In a Friday report, Maybank analyst Yin Shao Yang says he has trimmed core net profit estimates by 8% per annum due to higher depreciation & amortisation (D&A) forecasts, as GENS’s FY18 earnings came in at the lower-end of expectations due to higher-than-expected D&A.

Nonetheless, he continues to project a modest FY19 RWS VIP volume growth of 5% y-o-y, and RWS mass market gross gaming revenue (GGR) growth of 5% y-o-y, as opposed to FY18’s 23% and 2% growth, respectively.

“Investors ought to buy GENS to ride on its Resorts World Sentosa (RWS) renovation/expansion plan that will be released in 1H19 and potential expansion into Japan, where bidding will begin in 2H19,” says Yin.

Likewise, OCBC’s Carmen Lee continues to see value in the stock as at its Feb 21 closing price of $1.11 – although she notes that impairment of trade receivables has been increasing sequentially since 1H18, and has lowered her FCFE-based fair value estimate to $1.31 from $1.39 previously after making adjustments accordingly.

“Going forward, management plans to exercise caution in extending credit to VIP customers. While we keep an eye on macro-economic certainties ahead and the potential impact on gaming revenues, we see value in the stock as at 21 Feb’s closing price [of $1.11],” says the analyst.

RHB has trimmed FY19-21 projections by 7-11% after imputing a more conservative VIP growth assumption in view of regional competition; higher depreciation cost; and higher provisions for trade receivables.

The research house nonetheless remains positive on GENS for its credit extension strategy and marketing efforts, which it believes has led to a gain in VIP market share and supported the group’s topline growth, mainly driven by customers from Southeast Asia.

Going forward, it expects the group’s market share to be sustained at current levels, considering its increased prudence in granting credit to VIP players.

“As the group incurs higher depreciation cost moving forward, we believe this signals that its RWS rejuvenation plans are around the corner,” says RHB.

Meanwhile, CGS-CIMB analyst Cezzane See’s high-conviction “add” call comes after raising FY19-20F earnings per share (EPS) by 6.4-8.8%, as the group's FY18 earnings came in line with estimates.

Her unchanged target price of $1.28 is now based on 9 times EV/EBITDA as she rolls forward to CY20F, which is close to the stocks’ five-year historical mean of 9.3 times.

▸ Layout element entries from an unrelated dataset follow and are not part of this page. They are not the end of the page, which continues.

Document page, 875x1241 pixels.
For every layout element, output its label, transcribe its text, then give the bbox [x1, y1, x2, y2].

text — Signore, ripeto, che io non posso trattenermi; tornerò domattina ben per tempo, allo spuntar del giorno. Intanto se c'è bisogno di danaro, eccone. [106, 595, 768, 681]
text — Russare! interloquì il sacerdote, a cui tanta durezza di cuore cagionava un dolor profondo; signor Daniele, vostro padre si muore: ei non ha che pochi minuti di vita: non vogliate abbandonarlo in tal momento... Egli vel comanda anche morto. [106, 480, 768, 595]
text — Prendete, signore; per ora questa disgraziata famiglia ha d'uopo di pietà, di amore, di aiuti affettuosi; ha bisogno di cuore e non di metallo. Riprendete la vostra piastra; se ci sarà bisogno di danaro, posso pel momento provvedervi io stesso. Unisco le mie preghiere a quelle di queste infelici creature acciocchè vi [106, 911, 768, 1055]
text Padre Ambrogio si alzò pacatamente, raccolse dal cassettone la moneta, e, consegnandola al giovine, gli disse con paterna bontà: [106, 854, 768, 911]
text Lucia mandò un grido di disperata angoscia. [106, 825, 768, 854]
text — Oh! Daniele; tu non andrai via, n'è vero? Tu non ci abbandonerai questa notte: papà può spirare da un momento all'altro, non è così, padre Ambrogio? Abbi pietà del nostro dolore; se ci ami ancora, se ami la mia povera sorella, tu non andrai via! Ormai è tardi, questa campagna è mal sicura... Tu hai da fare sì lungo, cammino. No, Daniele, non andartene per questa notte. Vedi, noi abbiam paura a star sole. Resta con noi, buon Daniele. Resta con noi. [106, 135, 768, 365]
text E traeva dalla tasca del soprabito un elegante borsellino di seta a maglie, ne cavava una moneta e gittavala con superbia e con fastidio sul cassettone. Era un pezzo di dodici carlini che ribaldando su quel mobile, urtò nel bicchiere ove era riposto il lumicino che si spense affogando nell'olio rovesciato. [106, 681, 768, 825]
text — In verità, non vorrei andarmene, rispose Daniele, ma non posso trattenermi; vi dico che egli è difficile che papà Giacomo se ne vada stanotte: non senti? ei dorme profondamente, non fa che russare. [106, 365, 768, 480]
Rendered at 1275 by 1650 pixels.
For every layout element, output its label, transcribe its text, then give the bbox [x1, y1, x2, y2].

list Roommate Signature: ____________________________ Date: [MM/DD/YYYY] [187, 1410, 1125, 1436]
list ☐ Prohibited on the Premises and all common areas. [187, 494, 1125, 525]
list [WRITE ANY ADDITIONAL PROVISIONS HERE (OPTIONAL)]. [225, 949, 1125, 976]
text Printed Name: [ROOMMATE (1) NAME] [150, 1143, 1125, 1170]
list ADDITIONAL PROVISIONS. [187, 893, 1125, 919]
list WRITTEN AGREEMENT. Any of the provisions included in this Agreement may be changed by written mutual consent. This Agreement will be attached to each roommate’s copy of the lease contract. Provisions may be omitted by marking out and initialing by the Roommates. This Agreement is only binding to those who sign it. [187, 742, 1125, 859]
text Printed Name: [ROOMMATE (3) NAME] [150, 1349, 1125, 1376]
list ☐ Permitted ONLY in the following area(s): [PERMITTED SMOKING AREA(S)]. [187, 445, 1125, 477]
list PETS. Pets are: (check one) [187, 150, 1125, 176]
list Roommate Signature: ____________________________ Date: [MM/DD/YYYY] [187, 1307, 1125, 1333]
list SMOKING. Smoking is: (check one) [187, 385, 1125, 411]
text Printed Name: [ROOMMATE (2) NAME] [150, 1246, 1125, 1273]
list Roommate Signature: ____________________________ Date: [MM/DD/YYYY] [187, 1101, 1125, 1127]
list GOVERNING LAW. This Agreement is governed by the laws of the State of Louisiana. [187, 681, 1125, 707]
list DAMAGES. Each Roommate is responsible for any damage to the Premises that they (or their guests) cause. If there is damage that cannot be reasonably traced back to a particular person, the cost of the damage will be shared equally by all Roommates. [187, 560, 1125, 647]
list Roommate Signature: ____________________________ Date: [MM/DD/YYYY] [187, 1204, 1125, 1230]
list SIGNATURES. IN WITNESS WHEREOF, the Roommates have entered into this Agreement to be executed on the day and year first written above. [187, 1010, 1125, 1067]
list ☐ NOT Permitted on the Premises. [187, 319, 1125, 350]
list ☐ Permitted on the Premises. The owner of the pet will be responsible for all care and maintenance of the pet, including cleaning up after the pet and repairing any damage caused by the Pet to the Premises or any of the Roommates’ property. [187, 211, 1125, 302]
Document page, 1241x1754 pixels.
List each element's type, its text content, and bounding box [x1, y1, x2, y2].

Despite ongoing global uncertainty, See believes GENS’ earnings will remain steady in FY19 considering its management’s strategy to selectively keep its credit lines open, as well as positive sentiment on additional room capacity at new hotels to open at Sentosa, which could result in more footfall and in turn, benefit RWS.

“Potential re-rating catalysts are higher gaming revenues and margins. Downside risks are lower gaming revenues, higher trade receivable provisions and failure to secure any Japan opportunities,” says See.

Shares in GENS were down by 4 cents at $1.07 before the midday trading break, or 1.54 times FY19 book value according to Maybank estimates.